Monday, October 25, 2010

Bullies Suck

Sticks and stones will break your bones but words will never hurt you.  We have all heard it, right?  What a crock of crap that is!  Words hurt.  Oftentimes the hurt is longer lasting than sticks and stones.  Physical wounds heal, but psychological wounds stick with us for a very long time.  Harsh words are especially lasting when spoken to a child.  Children struggle to find their identities and develop themselves, to find out where they belong in the world and harsh words, if repeated often enough, start to define a child.
 In addition, as the child grows, they start to build on those harsh words, which are lies, and consequently what results is an adult with an identity skewed by lies.

I was bullied as a child.  Not much of the bullying was physical, but my wounds are still with me.  I can still remember the first incident of teasing as a child.  It was third grade and I was the new kid in class.  Up until that time, I had been pretty happy-go-lucky.  I had gone to three different schools from Kindergarten through Second grade and I had never had a problem fitting in.  I had friends in my neighborhood, in my class, at church.  I was just a normal kid.  I wasn’t the most popular kid around, but I certainly wasn’t an outcast either.  However, something changed that third grade year and it wasn’t for the better.

My first day of third grade has etched itself in my memory as if it were yesterday.  For whatever reason, my mom had gotten the start-time wrong and I was late.

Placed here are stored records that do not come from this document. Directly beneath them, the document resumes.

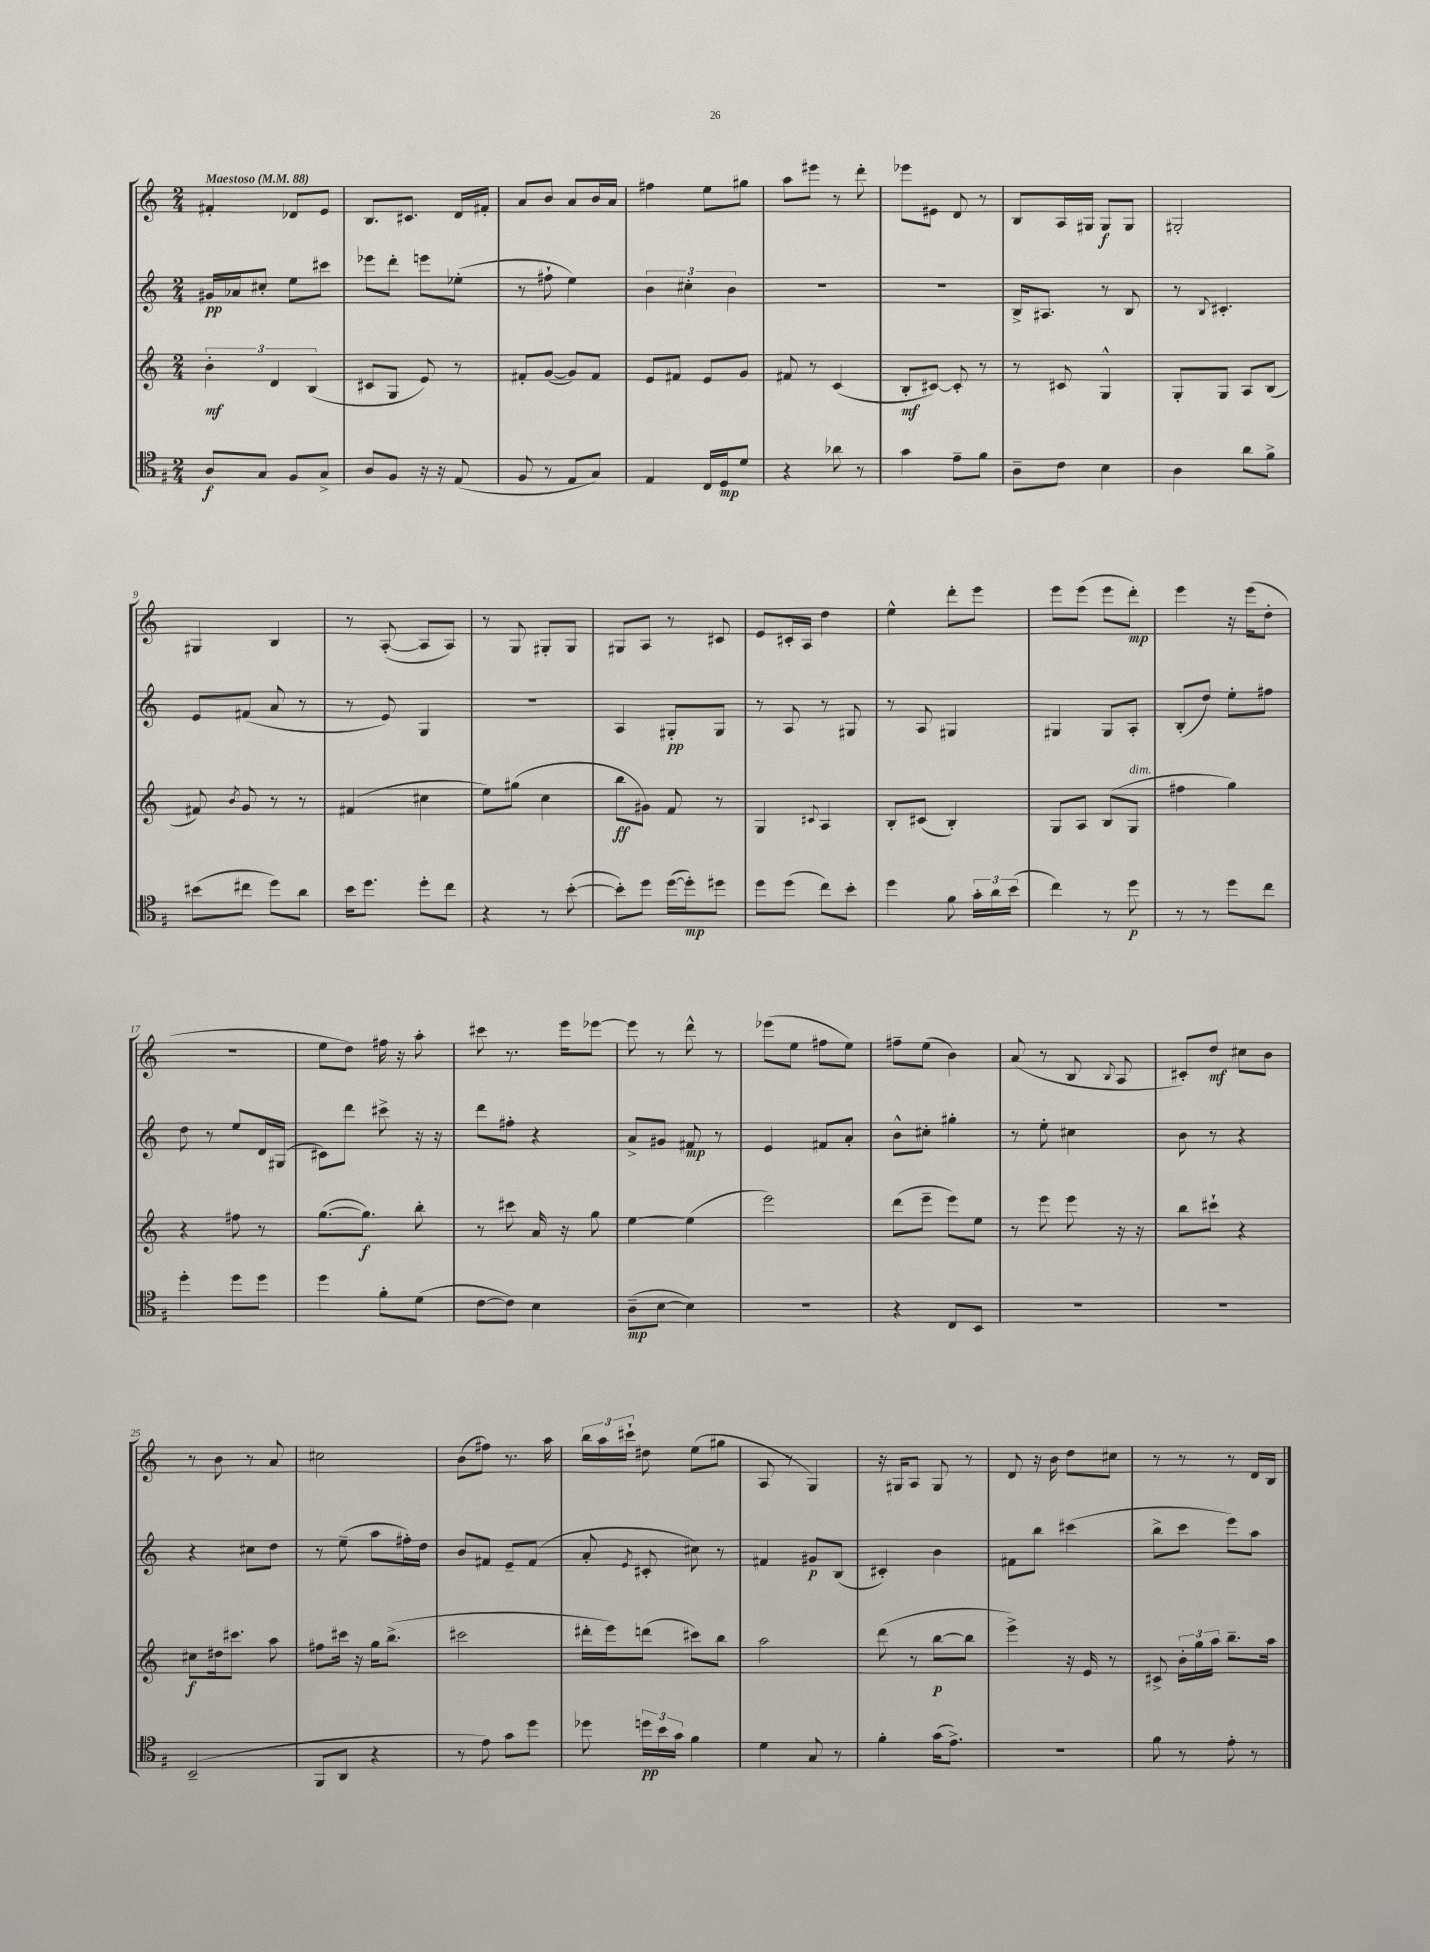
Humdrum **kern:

**kern	**kern	**kern	**kern
*staff4	*staff3	*staff2	*staff1
*clefC4	*clefG2	*clefG2	*clefG2
*k[f#]	*k[]	*k[]	*k[]
*M2/4	*M2/4	*M2/4	*M2/4
*MM88	*MM88	*MM88	*MM88
8A/L	6b'\	16g#/LL	4f#'/
.	.	16a-/J	.
8G/J	.	8cc#'/J	.
.	6d/	.	.
8F#/L	.	8ee\L	8d-/L
.	(6B/	.	.
8G^/J	.	8ccc#\J	8e/J
=	=	=	=
8A/L	8c#/L	8eee-\L	8.B/L
8F#/J	8G/J	8ddd'\J	.
.	.	.	8.c#/J
16r	8e/)	8eee\L	.
16r	.	.	.
(8E/	8r	(8ee-'\J	16d/LL
.	.	.	16f#'/JJ
=	=	=	=
8F#/	8f#'/L	8r	8a/L
8r	([8g/J	8ff#`\	8b/J
8E/L	8g/]L)	4ee\)	8a/L
8G/J)	8f#/J	.	16b/L
.	.	.	16a/JJ
=	=	=	=
4E/	8e/L	6b\	4ff#\
.	8f#/J	.	.
.	.	6cc#'\	.
16C/LL	8e/L	.	8ee\L
16D/J	.	.	.
.	.	6b\	.
8d/J	8g/J	.	8gg#\J
=	=	=	=
4r	8f#/	2r	8aa\L
.	8r	.	8eee#\J
8a-\	(4c/	.	8r
8r	.	.	8ddd'\
=	=	=	=
4g\	8B'/L	2r	8eee-\L
.	[8c#/J)	.	8e#\J
8e~\L	8c#'/]	.	8d/
8f#\J	8r	.	8r
=	=	=	=
8A~\L	8r	16B^/LK	8B/L
.	.	8.A#/J	.
8c\J	8c#/	.	16A/L
.	.	.	16G#/JJ
4B\	4G^^/	8r	8G#/L
.	.	8B/	8G#/J
=	=	=	=
4A\	8G'/L	8r	2G#'/
.	.	8qqB/	.
.	8G/J	4.c#'/	.
8a\L	8A/L	.	.
8f#^\J	(8B/J	.	.
=	=	=	=
(8b#\L	8f#/)	8e/L	4G#/
.	8qb/	.	.
8cc#\J	8g/	(8f#/J	.
8dd\L)	8r	8a/	4B/
8a\J	8r	8r	.
=	=	=	=
16b\LK	(4f#/	8r	8r
8.dd\J	.	.	.
.	.	8e/)	([8A'/
8dd'\L	4cc#\	4G/	8A/]L
8cc\J	.	.	8A/J)
=	=	=	=
4r	8ee\L)	2r	8r
.	(8gg#\J	.	8G/
8r	4cc\	.	8G#'/L
([8b'\	.	.	8G#/J
=	=	=	=
8b'\]L)	8bb\L	4A/	8G#/L
8dd\J	8g#\J)	.	8A/J
([16dd\LL	8f/	8G#'/L	8r
16dd'\]J)	.	.	.
8dd#\J	8r	8G#/J	8c#/
=	=	=	=
8dd\L	4G/	8r	8e/L
(8dd\J	.	8A/	16c#'/L
.	.	.	16A/JJ
.	8qqc#/	.	.
8cc\L)	4A/	8r	4dd\
8b'\J	.	8G#/	.
=	=	=	=
4dd\	8B'/L	8r	4ee^^\
.	(8c#/J	8A/	.
8f#\	4B'/)	4G#/	8ddd'\L
24g'\LL	.	.	8eee\J
24a\	.	.	.
(24b\JJ	.	.	.
=	=	=	=
4cc\)	8G/L	4G#/	8eee\L
.	8A/J	.	(8eee\J
8r	(8B/L	8G#/L	8eee\L
8dd\	8G/J	8A'/J	8ddd'\J)
=	=	=	=
8r	4ff#\	(8B'/L	4eee\
8r	.	8dd/J)	.
8dd\L	4gg\)	8ee'\L	16r
.	.	.	(16eee\LK
8cc\J	.	8ff#\J	8dd'\J
=	=	=	=
4dd'\	4r	8dd\	2r
.	.	8r	.
8dd\L	8ff#\	8ee/L	.
8dd\J	8r	16d/L	.
.	.	(16G#/JJ	.
=	=	=	=
4dd\	([8.gg\L	8c#\L)	8ee\L
.	.	8ddd\J	8dd\J)
.	8.gg\]J)	.	.
8f#'\L	.	8ccc#^\	16ff#\
.	.	.	16r
(8d\J	8bb'\	16r	8aa'\
.	.	16r	.
=	=	=	=
[8c\L	8r	8ddd\L	8ccc#\
8c\]J)	8ccc#\	8ff#'\J	8.r
4B\	16a/	4r	.
.	16r	.	16eee\LK
.	8gg\	.	[8eee-\J
=	=	=	=
(8A~\L	[4ee\	8a^/L	8eee-\]
[8B\J	.	8g#/J	8r
4B\])	(4ee\]	8f#/	8ddd^^\
.	.	8r	8r
=	=	=	=
2r	2eee\)	4e/	(8eee-\L
.	.	.	8ee\J
.	.	8f#/L	8ff#\L
.	.	8a'/J	8ee\J)
=	=	=	=
4r	(8ddd\L	8b^^\L	8ff#~\L
.	8eee~\J	8cc#'\J	(8ee\J
8C/L	8eee\L)	4gg#'\	4b\)
8BB/J	8ee\J	.	.
=	=	=	=
2r	8r	8r	(8a/
.	8eee\	8ee'\	8r
.	8eee\	4cc#\	8B/
.	.	.	8qqB/
.	16r	.	8A/
.	16r	.	.
=	=	=	=
2r	8bb\L	8b\	8c#'/L)
.	8ccc#`\J	8r	8dd/J
.	4r	4r	8cc#\L
.	.	.	8b\J
=	=	=	=
(2BB~/	8cc#\L	4r	8r
.	16dd#\k	.	8b\
.	8.ccc#\J	.	.
.	.	8cc#\L	8r
.	8aa\	8dd\J	8a/
=	=	=	=
8FF#/L	8ff#\L	8r	2cc#\
8AA/J	16ccc#\Jk	(8ee~\	.
.	16r	.	.
4r	16gg\LK	8aa\L	.
.	(8.bb^\J	.	.
.	.	16ff#'\L)	.
.	.	16dd\JJ	.
=	=	=	=
8r	2ccc#\	8b/L	(8b\L
8e\)	.	8f#/J	8ff#\J)
8g\L	.	8e~/L	8.r
8dd\J	.	(8f#/J	.
.	.	.	16aa\
=	=	=	=
8dd-\	16ddd#'\LL	8a'/	24bb\LL
.	.	.	24aa\
.	16eee\J)	.	.
.	.	.	24ccc#`\JJ
.	.	8qe/	.
24dd\LL	(8ddd\J	8c#'/	8dd#\
24b\	.	.	.
24g\JJ	.	.	.
4f#\	8ccc#\L)	8cc#\)	(8ee\L
.	8bb\J	8r	8gg#\J
=	=	=	=
4d\	2aa\	4f#/	8A/
.	.	.	8r
8G/	.	8g#/L	4G/)
8r	.	(8B/J	.
=	=	=	=
4f#'\	(8ddd\	4c#'/)	16r
.	.	.	16G#/LK
.	8r	.	8A/J
(16g\LK	[8bb\L	4b\	8G#/
8.e^\J)	.	.	.
.	8bb\]J	.	8r
=	=	=	=
2r	4eee^\)	8f#\L	8d/
.	.	8bb\J	16r
.	.	.	16b\
.	16r	(4ccc#\	8dd\L
.	16e/	.	.
.	8r	.	8cc#\J
=	=	=	=
8f#\	8c#^/	8bb^\L	8r
8r	24b'\LL	8ccc\J	8r
.	24gg\	.	.
.	24aa\JJ	.	.
8e'\	8.bb~\L	8eee\L)	8r
8r	.	8aa\J	16d/LL
.	16aa\Jk	.	16B/JJ
==	==	==	==
*-	*-	*-	*-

The. First. Day. I was always a shy kid anyway, and seeing 20+ heads pivot and 20+ sets of eyes boring into me as I walked into that class was nightmare inducing for me.  I could tell right away that it was going to be a tough year.  It was abundantly clear to me that day that everyone else knew each other and I was not one of them.  I wandered around at recess that day like a lost puppy.  It was probably the first time in my young life that I felt real loneliness.

A couple of days later, on the bus home from school, a couple of boys in front of me turned around and said “Hey ugly, what’re you looking at?”  I was stunned.  I probably did look dumb, perhaps even ugly, sitting there with my mouth agape, searching for some sort of coherent reply to a question such as this.  They continued with rhetorical questions like that for the entire looooong, hot, unairconditioned, uncomfortable ride home on that bus.  Luckily, they did get off a couple of stops before me, so I had a few minutes reprieve.  Hot, humiliated tears streamed down my face that afternoon.  I didn’t know which was more embarrassing, the fact that they teased me and called me ugly and every synonym for ugly they could think of, or the fact that I had let them see me cry.  Either way, it was a horrible event and unfortunately it was only the first of many similar incidents.

As I struggled through elementary school, the teasing continued.  On it continued through middle school.  All the way through high school the teasing never stopped.  It was constant.  It is curious to note that I did make quite a few friends with the girls my age; it was never the girls who teased me, only the boys.  Mainly the popular ones.  The ones who everyone looked up to and thought were great.  I always resented the fact that they could pick on me with impunity.   They were football players (read, rock stars) in our small Texas town; no one was ever going to tell them to knock it off.  And no one did.  Not one other kid.  Not one teacher or administrator.  No one.

Luckily, I was able to cut and run from there a year early.  I squeezed all my credits into three years of high school, graduated early and never looked back.  I may never have intentionally looked back, but the wounds came up, unbidden.  It is true that our pasts come back to haunt us.  I left that town with a false sense of who I was.  I was an ugly, fat, big-nosed girl with a stupid last name.  Well, that is what I had been told for the previous 10 years, so that is the base on which I started my adult life.  It was all a lie, of course, but my psyche didn’t know that.  I believed every lie ever told to me and I buried them deep into my soul.  It took me many, many years to shake those words off my sub-conscious mind.  In some ways, I still haven’t gotten rid of all of the residual crap from those years of teasing.

Fortunately, those years of bullying were not the end of the story.  I can’t say I am grateful for those years of torture, nor am I proud of the few years of self-destruction that came right after it, but I am grateful for the eventual outcome. I turned out pretty well, if I do say so myself.  I am a compassionate, empathetic, caring person.  I am not rich, or famous, but I do make a difference in my own small way.  For instance, when I see a kid being bullied on the playground at my kids’ school, I can be that person for them that I never had in my life.  I can be the person who stands in the gap and tells the bully that picking on others is not okay.  I never had that, but thanks to my bad experience, I can do that for someone else and at the end of the day, that makes me feel good.